--- Begin Extract ---

And then the handjob? The way you describe it... I'm — gosh... I truly I'm lost for words... just 🫠🫠
AND THE HAPPY TRAIL STRIKES AGAIN!!! IM DEAD 🫠💀
I'm surprised that I can put together any sentences after reading it... it truly melted my brain! I finished reading it and just started giggling! Like there were no thoughts in my head! I don't know how I will survive the next chapter... anyway I really enjoyed it!!! 😊♥️
- 👽
oh my gosh sweetheart!! i cannot tell you how much this means to me 🥺🥺🥺 i’m having an off kind of night, and this just made me feel so much better!
i’m so glad to hear the chapters are getting progressively better! i often fear it’s the other way around, so this means a lot to hear :’)

--- End Extract ---

» The problem: Can you revise the stretch of the fan comments from "And then the" through "to hear :’)", replacing "brain" with "mind"?

--- Begin Dataset entries ---

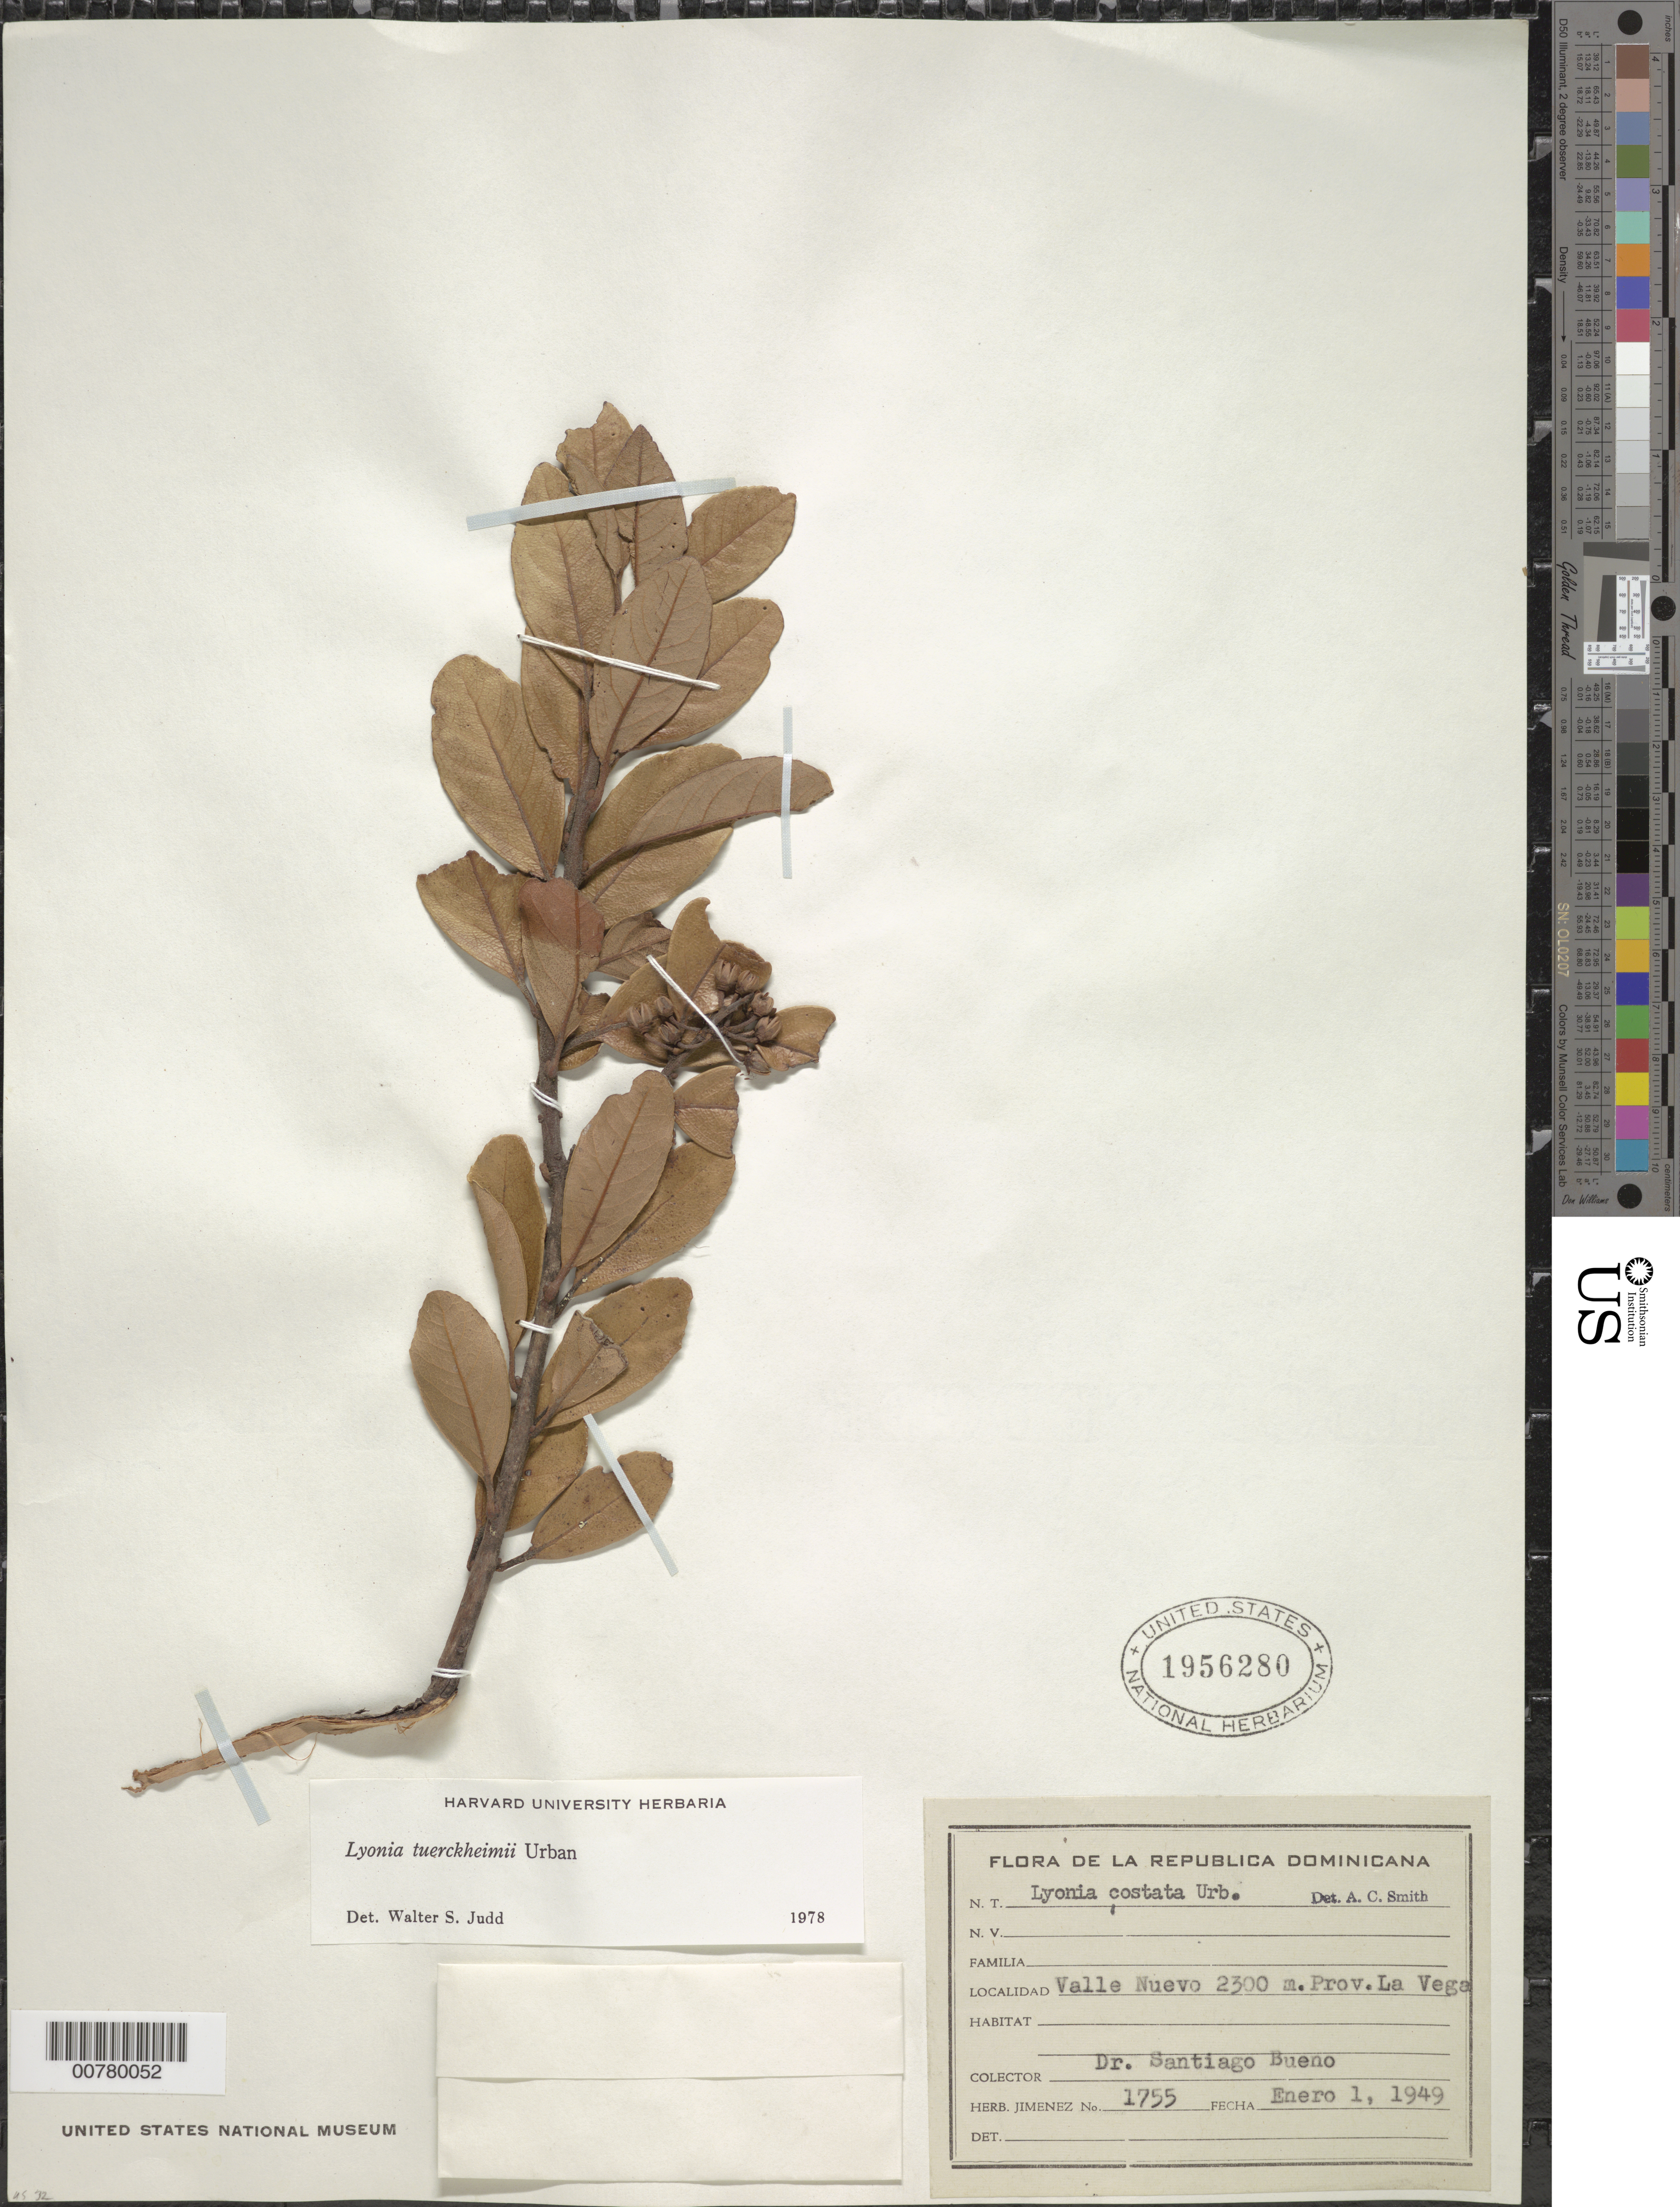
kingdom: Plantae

--- End Dataset entries ---
--- Begin Dataset entries ---

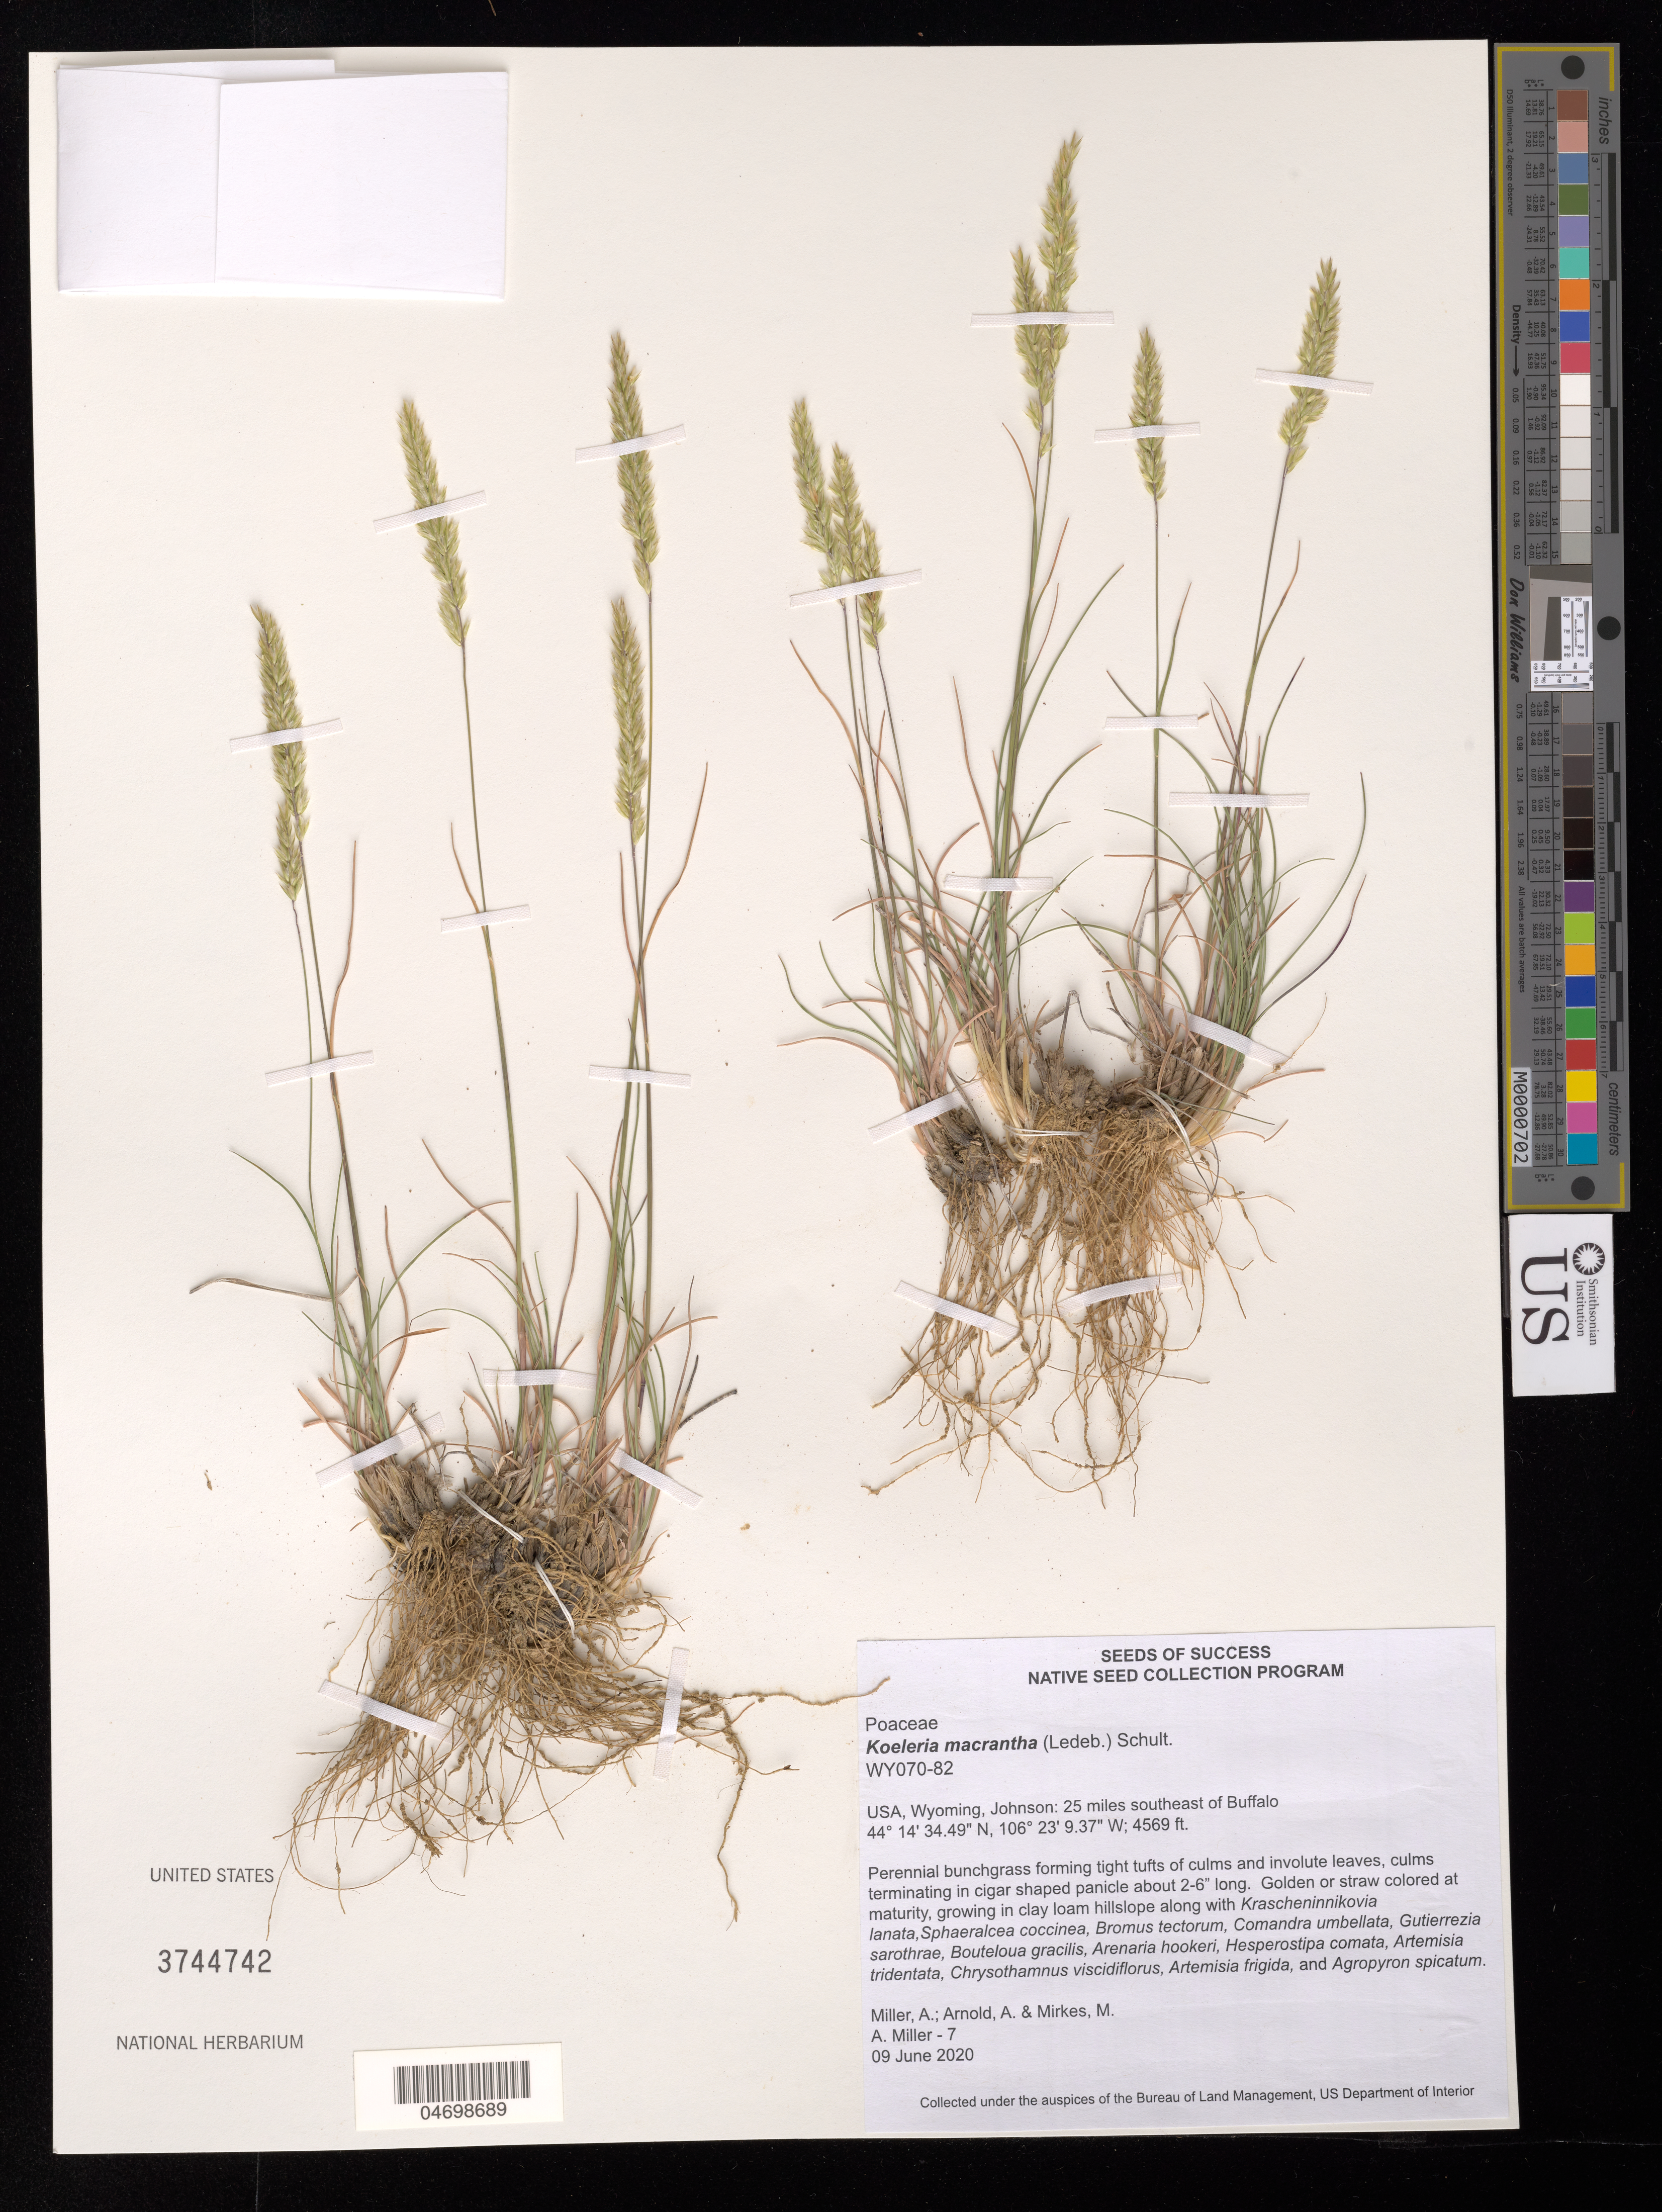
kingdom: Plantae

--- End Dataset entries ---

» Answer:
And then the handjob? The way you describe it... I'm — gosh... I truly I'm lost for words... just 🫠🫠
AND THE HAPPY TRAIL STRIKES AGAIN!!! IM DEAD 🫠💀
I'm surprised that I can put together any sentences after reading it... it truly melted my mind! I finished reading it and just started giggling! Like there were no thoughts in my head! I don't know how I will survive the next chapter... anyway I really enjoyed it!!! 😊♥️
- 👽
oh my gosh sweetheart!! i cannot tell you how much this means to me 🥺🥺🥺 i’m having an off kind of night, and this just made me feel so much better!
i’m so glad to hear the chapters are getting progressively better! i often fear it’s the other way around, so this means a lot to hear :’)